Chandler K, White B, Wilmott L. Psychiatry Psychol. Law. 2016; 23(3): 361-387.

Copyright

(Copyright © 2016, Australian and New Zealand Association of Psychiatry, Psychology, and Law, Publisher Informa - Taylor and Francis Group)

DOI

10.1080/13218719.2015.1055853

PMID

unavailable

Abstract

In Australia, the legal basis for the detention and restraint of people with intellectual impairment is ad hoc and unclear. There is no comprehensive legal framework that authorises and regulates the detention of, for example, older people with dementia in locked wards or in residential aged care, people with disability in residential services or people with acquired brain injury in hospital and rehabilitation services.
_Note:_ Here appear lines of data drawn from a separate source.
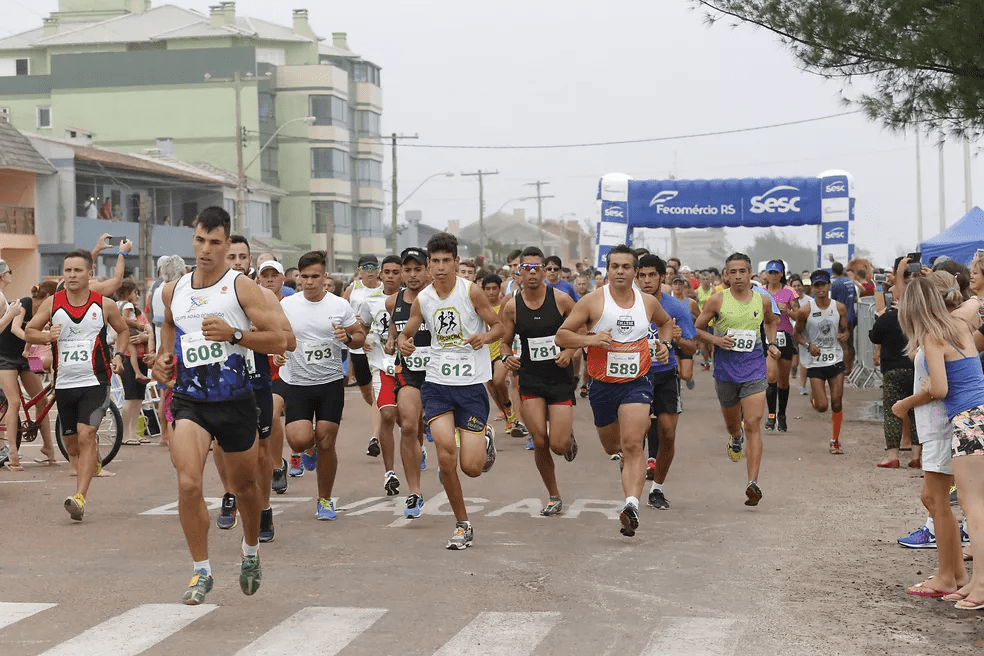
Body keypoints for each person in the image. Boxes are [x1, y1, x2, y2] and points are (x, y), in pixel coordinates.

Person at [150, 207, 287, 604]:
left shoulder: (241, 288)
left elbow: (279, 340)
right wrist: (163, 358)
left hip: (235, 402)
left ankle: (249, 552)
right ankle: (200, 571)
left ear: (227, 245)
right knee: (189, 482)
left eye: (215, 242)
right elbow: (170, 326)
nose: (206, 250)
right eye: (200, 241)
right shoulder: (173, 290)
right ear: (192, 240)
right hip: (190, 401)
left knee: (246, 488)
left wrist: (236, 334)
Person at [556, 245, 672, 537]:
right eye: (615, 266)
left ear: (634, 271)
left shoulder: (647, 302)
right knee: (613, 446)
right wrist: (591, 340)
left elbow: (666, 323)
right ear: (607, 270)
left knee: (633, 444)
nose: (620, 271)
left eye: (626, 267)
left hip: (637, 381)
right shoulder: (593, 301)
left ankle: (631, 505)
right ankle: (621, 462)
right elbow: (562, 335)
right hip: (603, 385)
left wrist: (665, 345)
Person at [397, 232, 503, 549]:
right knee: (446, 457)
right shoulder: (424, 299)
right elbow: (408, 331)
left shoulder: (471, 292)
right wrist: (404, 342)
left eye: (446, 261)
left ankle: (484, 438)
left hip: (470, 386)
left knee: (471, 468)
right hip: (437, 385)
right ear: (429, 265)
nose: (440, 267)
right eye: (435, 262)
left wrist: (485, 338)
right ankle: (462, 524)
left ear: (456, 262)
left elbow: (498, 326)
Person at [893, 276, 984, 608]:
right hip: (968, 419)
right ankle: (965, 578)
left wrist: (911, 399)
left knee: (967, 508)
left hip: (959, 422)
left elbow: (942, 389)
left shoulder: (934, 336)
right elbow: (975, 303)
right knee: (957, 504)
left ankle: (968, 580)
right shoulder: (959, 326)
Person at [25, 250, 128, 512]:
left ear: (89, 273)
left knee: (87, 434)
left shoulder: (104, 304)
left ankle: (80, 498)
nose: (71, 275)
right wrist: (47, 337)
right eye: (67, 270)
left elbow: (124, 330)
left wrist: (118, 356)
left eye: (77, 270)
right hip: (64, 384)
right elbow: (30, 331)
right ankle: (89, 461)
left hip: (96, 381)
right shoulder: (52, 303)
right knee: (72, 445)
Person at [279, 250, 366, 522]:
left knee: (327, 439)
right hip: (298, 383)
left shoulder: (339, 305)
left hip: (329, 382)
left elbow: (360, 336)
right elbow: (275, 334)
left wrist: (348, 338)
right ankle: (308, 448)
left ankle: (325, 500)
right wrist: (277, 350)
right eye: (304, 277)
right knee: (298, 439)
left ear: (324, 276)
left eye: (315, 276)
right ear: (297, 278)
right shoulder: (287, 305)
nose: (309, 282)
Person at [694, 253, 782, 506]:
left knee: (753, 422)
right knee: (735, 425)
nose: (738, 277)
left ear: (750, 273)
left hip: (754, 367)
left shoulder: (762, 300)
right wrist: (715, 340)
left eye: (742, 271)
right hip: (726, 370)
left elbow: (770, 323)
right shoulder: (716, 301)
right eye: (732, 272)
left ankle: (752, 482)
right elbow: (697, 329)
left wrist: (772, 343)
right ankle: (735, 438)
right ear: (726, 275)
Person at [500, 247, 579, 516]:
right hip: (531, 379)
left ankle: (567, 438)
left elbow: (580, 329)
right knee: (540, 440)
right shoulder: (512, 306)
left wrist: (569, 352)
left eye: (537, 267)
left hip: (559, 379)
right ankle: (553, 495)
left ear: (545, 270)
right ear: (518, 272)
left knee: (558, 444)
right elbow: (505, 344)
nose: (532, 272)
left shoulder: (561, 300)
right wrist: (506, 358)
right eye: (526, 268)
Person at [636, 256, 697, 509]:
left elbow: (692, 347)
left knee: (668, 435)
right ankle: (632, 485)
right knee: (633, 435)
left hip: (665, 375)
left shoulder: (676, 308)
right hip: (635, 376)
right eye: (642, 276)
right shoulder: (628, 306)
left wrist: (679, 339)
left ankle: (657, 489)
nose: (647, 281)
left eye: (652, 275)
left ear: (663, 277)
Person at [387, 246, 432, 519]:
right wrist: (393, 342)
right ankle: (414, 492)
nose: (413, 275)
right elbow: (393, 334)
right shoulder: (393, 301)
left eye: (418, 269)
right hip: (410, 372)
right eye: (408, 270)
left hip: (441, 372)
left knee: (438, 430)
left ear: (427, 269)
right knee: (407, 425)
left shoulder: (438, 298)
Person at [0, 280, 57, 469]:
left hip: (23, 357)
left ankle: (48, 448)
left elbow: (39, 331)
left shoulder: (45, 312)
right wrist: (33, 338)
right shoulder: (24, 303)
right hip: (4, 356)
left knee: (41, 401)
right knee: (14, 402)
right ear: (48, 297)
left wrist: (30, 348)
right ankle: (13, 454)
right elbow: (16, 328)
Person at [360, 255, 403, 496]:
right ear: (380, 274)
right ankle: (390, 472)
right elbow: (362, 329)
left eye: (395, 272)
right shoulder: (370, 302)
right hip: (381, 365)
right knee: (387, 413)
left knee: (410, 420)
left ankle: (416, 445)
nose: (390, 276)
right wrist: (361, 340)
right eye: (386, 272)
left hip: (410, 367)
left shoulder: (415, 299)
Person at [794, 270, 849, 454]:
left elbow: (846, 330)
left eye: (823, 285)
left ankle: (835, 440)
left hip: (835, 358)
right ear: (813, 287)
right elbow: (797, 334)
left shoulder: (839, 307)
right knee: (822, 407)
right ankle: (814, 399)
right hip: (815, 362)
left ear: (829, 285)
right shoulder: (806, 310)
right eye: (817, 285)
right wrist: (808, 345)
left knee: (836, 403)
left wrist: (843, 336)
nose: (820, 289)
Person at [869, 289, 919, 468]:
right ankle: (916, 456)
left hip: (892, 370)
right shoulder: (917, 318)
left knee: (892, 413)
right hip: (915, 369)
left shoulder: (888, 318)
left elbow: (874, 336)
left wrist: (881, 316)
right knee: (915, 412)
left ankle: (892, 456)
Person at [344, 255, 383, 458]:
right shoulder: (353, 289)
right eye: (365, 267)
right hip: (357, 348)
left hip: (376, 347)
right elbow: (340, 310)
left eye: (373, 267)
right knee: (367, 393)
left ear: (378, 270)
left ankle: (375, 436)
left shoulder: (384, 289)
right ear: (359, 270)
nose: (369, 271)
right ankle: (383, 414)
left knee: (377, 391)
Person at [151, 256, 187, 448]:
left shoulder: (157, 290)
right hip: (176, 346)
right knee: (172, 391)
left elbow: (154, 319)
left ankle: (164, 434)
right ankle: (171, 432)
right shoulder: (178, 290)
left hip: (162, 346)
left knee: (164, 392)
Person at [763, 260, 800, 432]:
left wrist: (787, 311)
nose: (772, 276)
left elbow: (798, 314)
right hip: (768, 336)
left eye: (775, 272)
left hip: (784, 335)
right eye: (769, 272)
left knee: (783, 382)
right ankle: (771, 415)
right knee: (771, 376)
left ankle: (782, 414)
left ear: (781, 274)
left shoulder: (789, 291)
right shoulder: (760, 292)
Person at [116, 279, 154, 446]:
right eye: (135, 293)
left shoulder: (138, 311)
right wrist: (142, 331)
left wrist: (146, 337)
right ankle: (125, 434)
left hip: (141, 356)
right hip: (126, 355)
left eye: (139, 293)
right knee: (130, 396)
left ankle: (134, 432)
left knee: (139, 397)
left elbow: (149, 331)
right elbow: (118, 331)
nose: (137, 296)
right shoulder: (124, 309)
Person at [670, 274, 698, 389]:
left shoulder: (690, 303)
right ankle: (678, 399)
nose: (677, 286)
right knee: (676, 372)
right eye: (675, 284)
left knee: (685, 375)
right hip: (672, 341)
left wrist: (694, 331)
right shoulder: (667, 302)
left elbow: (700, 318)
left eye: (680, 284)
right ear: (671, 286)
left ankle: (688, 379)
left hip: (686, 339)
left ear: (684, 287)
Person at [829, 261, 858, 374]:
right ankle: (849, 367)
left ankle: (846, 369)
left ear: (833, 271)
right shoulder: (850, 282)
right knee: (850, 343)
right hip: (852, 316)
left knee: (844, 344)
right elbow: (855, 299)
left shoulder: (835, 284)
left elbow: (833, 302)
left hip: (842, 317)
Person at [695, 271, 716, 372]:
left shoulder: (713, 291)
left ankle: (714, 360)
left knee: (712, 343)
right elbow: (696, 303)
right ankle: (706, 361)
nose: (705, 281)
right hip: (701, 319)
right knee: (703, 343)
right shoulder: (697, 291)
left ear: (710, 279)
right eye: (703, 279)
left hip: (711, 320)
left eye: (707, 279)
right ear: (700, 280)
This paper focuses on whether the common law doctrine of necessity (or its statutory equivalents) should have a role in permitting the detention and restraint of people with disabilities. Traditionally, the defence of necessity has been recognised as an excuse, where the defendant, faced by a situation of imminent peril, is excused from the criminal or civil liability because of the extraordinary circumstances they find themselves in. In the United Kingdom, however, in In re F (Mental Patient: Sterilisation)1 and R v Bournewood Community and Mental Health NHS Trust, ex parte L,2 the House of Lords broadened the defence so that it operated as a justification for treatment, detention and restraint outside of the emergency context. This paper outlines the distinction between necessity as an excuse and as a defence, and identifies a number of concerns with the latter formulation: problems of democracy, integrity, obedience, objectivity and safeguards. Australian courts are urged to reject the United Kingdom approach and retain an excuse-based defence, as the risks of permitting the essentially utilitarian model of necessity as a justification are too great.